May 20, 2004 Thursday
The Dallas Morning News
From Lexis Nexis
By summer's end, some North Texas residents and businesses will have plenty of access to fiber optics.
Verizon Communications Inc. formally announced Wednesday that Keller is the first of eight Texas towns that will have a high-speed fiber-optic network.
The company has invested $15 million into the Fort Worth suburb, which will have voice and data capabilities by summer and may have video services within 18 months.
"We are starting to bring broadband to the masses," said Steve Banta, Verizon's southwest region president. "Verizon is committed to fiber, and the time is ripe to offer fiber-based services."
The technology, known as fiber to the premises, or FTTP, can offer faster Internet connections, television and other services to compete with cable companies, many of which are beginning to offer telephone service.
It uses fiber-optic cable and optical electronics to directly link homes and businesses to Verizon's network.

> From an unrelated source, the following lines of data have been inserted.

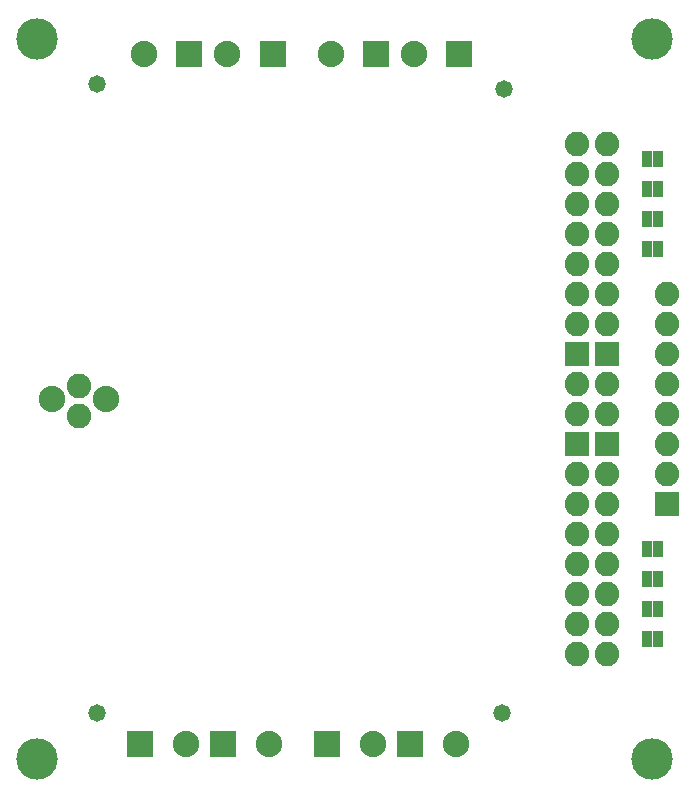
<source format=gbr>
G04 EAGLE Gerber RS-274X export*
G75*
%MOMM*%
%FSLAX34Y34*%
%LPD*%
%INSoldermask Bottom*%
%IPPOS*%
%AMOC8*
5,1,8,0,0,1.08239X$1,22.5*%
G01*
%ADD10R,2.235200X2.235200*%
%ADD11C,2.235200*%
%ADD12C,3.505200*%
%ADD13R,2.082800X2.082800*%
%ADD14C,2.082800*%
%ADD15C,1.473200*%
%ADD16R,0.838200X1.473200*%


D10*
X224790Y622300D03*
D11*
X186234Y622300D03*
D10*
X154178Y622300D03*
D11*
X115622Y622300D03*
D12*
X25400Y25400D03*
X546100Y25400D03*
X25400Y635000D03*
X546100Y635000D03*
D10*
X112522Y38100D03*
D11*
X151078Y38100D03*
D10*
X182880Y38100D03*
D11*
X221436Y38100D03*
D10*
X270764Y38100D03*
D11*
X309320Y38100D03*
D10*
X341122Y38100D03*
D11*
X379678Y38100D03*
D10*
X382778Y622300D03*
D11*
X344222Y622300D03*
D10*
X312420Y622300D03*
D11*
X273864Y622300D03*
D13*
X482600Y368300D03*
D14*
X482600Y393700D03*
X482600Y419100D03*
X482600Y444500D03*
X482600Y469900D03*
X482600Y495300D03*
X482600Y520700D03*
X482600Y546100D03*
D13*
X482600Y292100D03*
D14*
X482600Y266700D03*
X482600Y241300D03*
X482600Y215900D03*
X482600Y190500D03*
X482600Y165100D03*
X482600Y139700D03*
X482600Y114300D03*
D13*
X508000Y292100D03*
D14*
X508000Y266700D03*
X508000Y241300D03*
X508000Y215900D03*
X508000Y190500D03*
X508000Y165100D03*
X508000Y139700D03*
X508000Y114300D03*
D13*
X508000Y368300D03*
D14*
X508000Y393700D03*
X508000Y419100D03*
X508000Y444500D03*
X508000Y469900D03*
X508000Y495300D03*
X508000Y520700D03*
X508000Y546100D03*
D11*
X38100Y330200D03*
X83820Y330200D03*
D14*
X508000Y342900D03*
X482600Y342900D03*
X482600Y317500D03*
X508000Y317500D03*
D15*
X76200Y596900D03*
X420370Y593090D03*
X419100Y64770D03*
X76200Y64770D03*
D14*
X60960Y341630D03*
X60960Y316230D03*
D13*
X558800Y241300D03*
D14*
X558800Y266700D03*
X558800Y292100D03*
X558800Y317500D03*
X558800Y342900D03*
X558800Y368300D03*
X558800Y393700D03*
X558800Y419100D03*
D16*
X550600Y508000D03*
X541600Y508000D03*
X550600Y533400D03*
X541600Y533400D03*
X550600Y482600D03*
X541600Y482600D03*
X550600Y457200D03*
X541600Y457200D03*
X550600Y203200D03*
X541600Y203200D03*
X550600Y177800D03*
X541600Y177800D03*
X550600Y152400D03*
X541600Y152400D03*
X550600Y127000D03*
X541600Y127000D03*
M02*

</source>
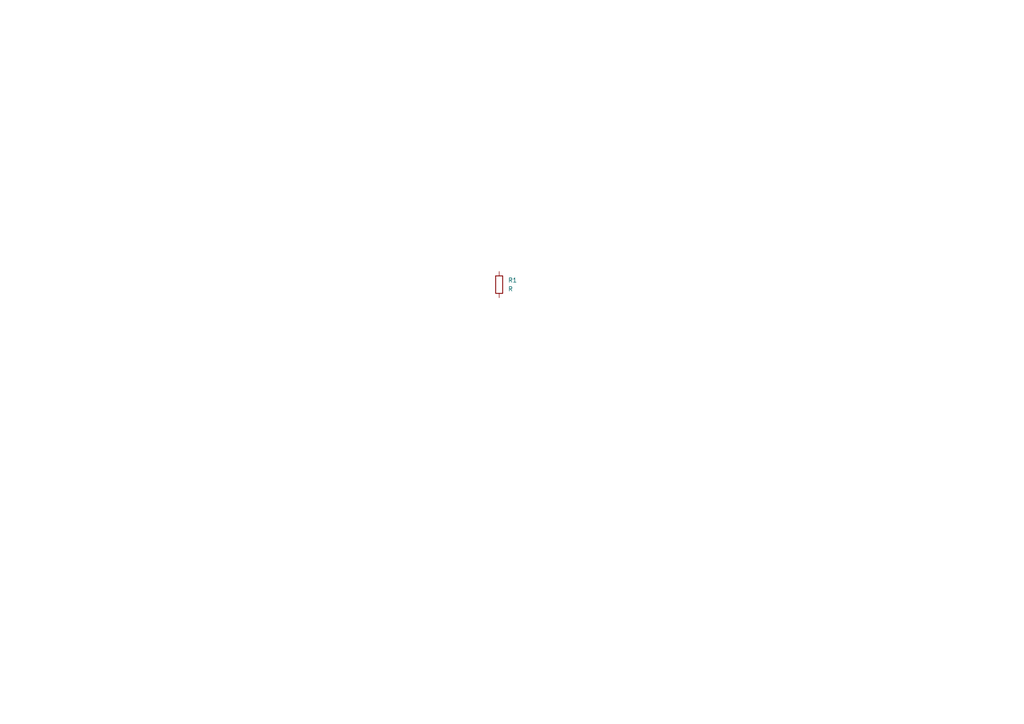
<source format=kicad_sch>
(kicad_sch
	(version 20231120)
	(generator "eeschema")
	(generator_version "8.0")
	(uuid "596bc429-9414-4049-9df2-8bbf4f7abd4b")
	(paper "A4")
	(title_block
		(date "2024-05-07")
	)
	
	(symbol
		(lib_id "Device:R")
		(at 144.78 82.55 0)
		(unit 1)
		(exclude_from_sim no)
		(in_bom yes)
		(on_board yes)
		(dnp no)
		(fields_autoplaced yes)
		(uuid "2abdc4e4-1a71-4c86-a730-5d5fd4b6e3dd")
		(property "Reference" "R1"
			(at 147.32 81.2799 0)
			(effects
				(font
					(size 1.27 1.27)
				)
				(justify left)
			)
		)
		(property "Value" "R"
			(at 147.32 83.8199 0)
			(effects
				(font
					(size 1.27 1.27)
				)
				(justify left)
			)
		)
		(property "Footprint" ""
			(at 143.002 82.55 90)
			(effects
				(font
					(size 1.27 1.27)
				)
				(hide yes)
			)
		)
		(property "Datasheet" "~"
			(at 144.78 82.55 0)
			(effects
				(font
					(size 1.27 1.27)
				)
				(hide yes)
			)
		)
		(property "Description" "Resistor"
			(at 144.78 82.55 0)
			(effects
				(font
					(size 1.27 1.27)
				)
				(hide yes)
			)
		)
		(pin "1"
			(uuid "87f529c7-63ef-4c50-b83b-0a6aa1be777e")
		)
		(pin "2"
			(uuid "c5be0bc6-e109-4516-aebb-57e3a54bfd25")
		)
		(instances
			(project "KiCad-Test"
				(path "/596bc429-9414-4049-9df2-8bbf4f7abd4b"
					(reference "R1")
					(unit 1)
				)
			)
		)
	)
	(sheet_instances
		(path "/"
			(page "1")
		)
	)
)

</source>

Once the network is deployed, its slowest broadband connection will be three times as fast as broadband speeds commonly available today.
Some of Verizon's new products — which include voice, data and video — will feature download speeds of 5, 15 and 30 megabits per second, said Bob Ingalls, president of Verizon's retail marketing group.
"These services will be provided at a substantial value over anything that's in the market today," Mr. Ingalls said. "We know what our competitors are charging. The prices will be comparable."
The company has hired 50 employees for a new Dallas national technical support center for fiber optic customers. Verizon plans to add a couple hundred more jobs as the company expands its FTTP deployment, company spokesman Bill Kula said.
More than 442,000 feet of fiber-optic cable has already been laid in the ground or placed on telephone poles in Keller. About 1.2 million feet total will replace traditional copper wire links in the city.
Verizon chose Keller because of its demographics, geography and technological capabilities, Mr. Banta said.
"We are heavily residential, but our commercial and retail base is growing," said Lyle Dresher, Keller's city manager. "Fiber-based services gives us that competitive edge."